Monday, September 29, 2014

You can't sit with us: Ello is the hipster Facebook that nobody wanted

Posted By on Mon, Sep 29, 2014 at 2:28 PM

click to enlarge "YOU CAN'T SIT WITH US."
  • "You can't sit with us."

When news broke of Ello, a mysterious new social network that promised to be the "Facebook killer," there was a palpable buzz in social media — and a growing sense of dissatisfaction with our collective addiction to Facebook. The network promises not to sell ads or your information to advertisers. They have a hip, edgy logo. Reportedly there's a mass gay exodus to Ello based on Facebook cracking down on drag queens' pseudonyms, and everyone knows the neighborhood that all the gay people start moving into is destined to become cool. They even have a manifesto that proudly proclaims: "You are not a product."

Ello may sound like the social media site "for the people," but the beta version is invite-only —  kind of like the Plastics' table in Mean Girls. You know, "You can't sit with us." You want to sit there just because you can't sit there. We fell into Ello's manufactured hype trap, begging our friends to give us an invitation. But after fooling around with the beta version for a few days now, the initial report is we're pretty underwhelmed.

Yes, you can post GIFs. Finding users to follow is clumsy, though, and we've just been adding people we follow on Facebook as they post their new Ello handles to their Facebooks. Ello's other problems are well-documented: an overly-minimal design, lack of a mobile app, and otherwise resounding dullness chief among them.
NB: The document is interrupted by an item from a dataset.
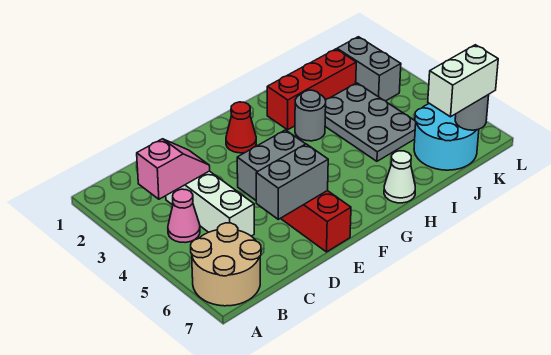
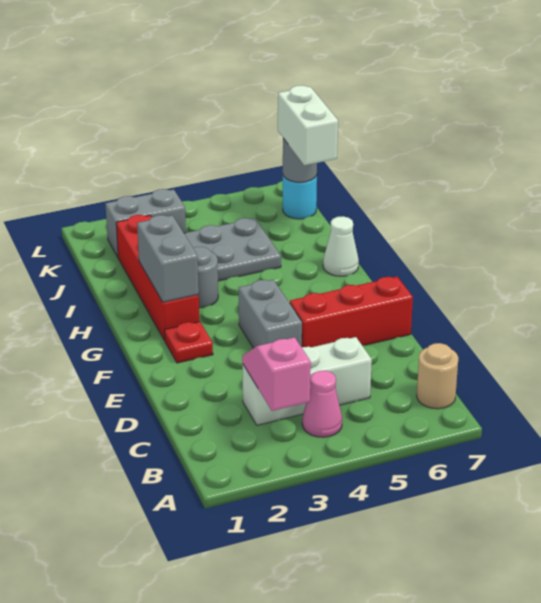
tan 2x2 round brick [191,223,261,306] -> tan 1x1 round brick [417,343,458,409]
grey 1x2 brick [256,144,328,219] -> grey 1x2 brick moved to [137,215,199,302]
red 1x1 cone [226,102,256,153] -> red 1x1 plate [164,322,213,363]
red 1x3 brick [267,49,356,130] -> red 1x4 brick [116,215,199,341]
cyan 2x2 round brick [414,104,479,170] -> cyan 1x1 round brick [283,176,317,219]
It should be noted that news articles don't post attractively to it. But that's not why we think Ello will ultimately fall to the same fate as Google Plus, that "neglected child of the social Web" (and no, it's not both networks' love of circles in their interfaces).
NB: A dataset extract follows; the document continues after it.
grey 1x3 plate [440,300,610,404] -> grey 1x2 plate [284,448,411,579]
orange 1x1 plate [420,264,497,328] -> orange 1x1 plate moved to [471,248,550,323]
The reason is with the manifesto, the design, the logo, the stance against ads, Ello is positioning itself as the hipster social network. In a way they're clearly trying to emulate Facebook's early sense of exclusivity. For years, only select college email addresses could create Facebook accounts, thus creating demand. But anyone who saw The Social Network knows that Facebook's entire platform was really just built to perv on sorority girls, and to look at photos from last night's frat party.  

Ello is no frat party. Maybe it's not even really like the Plastics' table. Honestly, only art school kids write manifestos. Do you think most people would rather sit in the cafeteria with the snobby popular girls or with the snobby hipster art kids?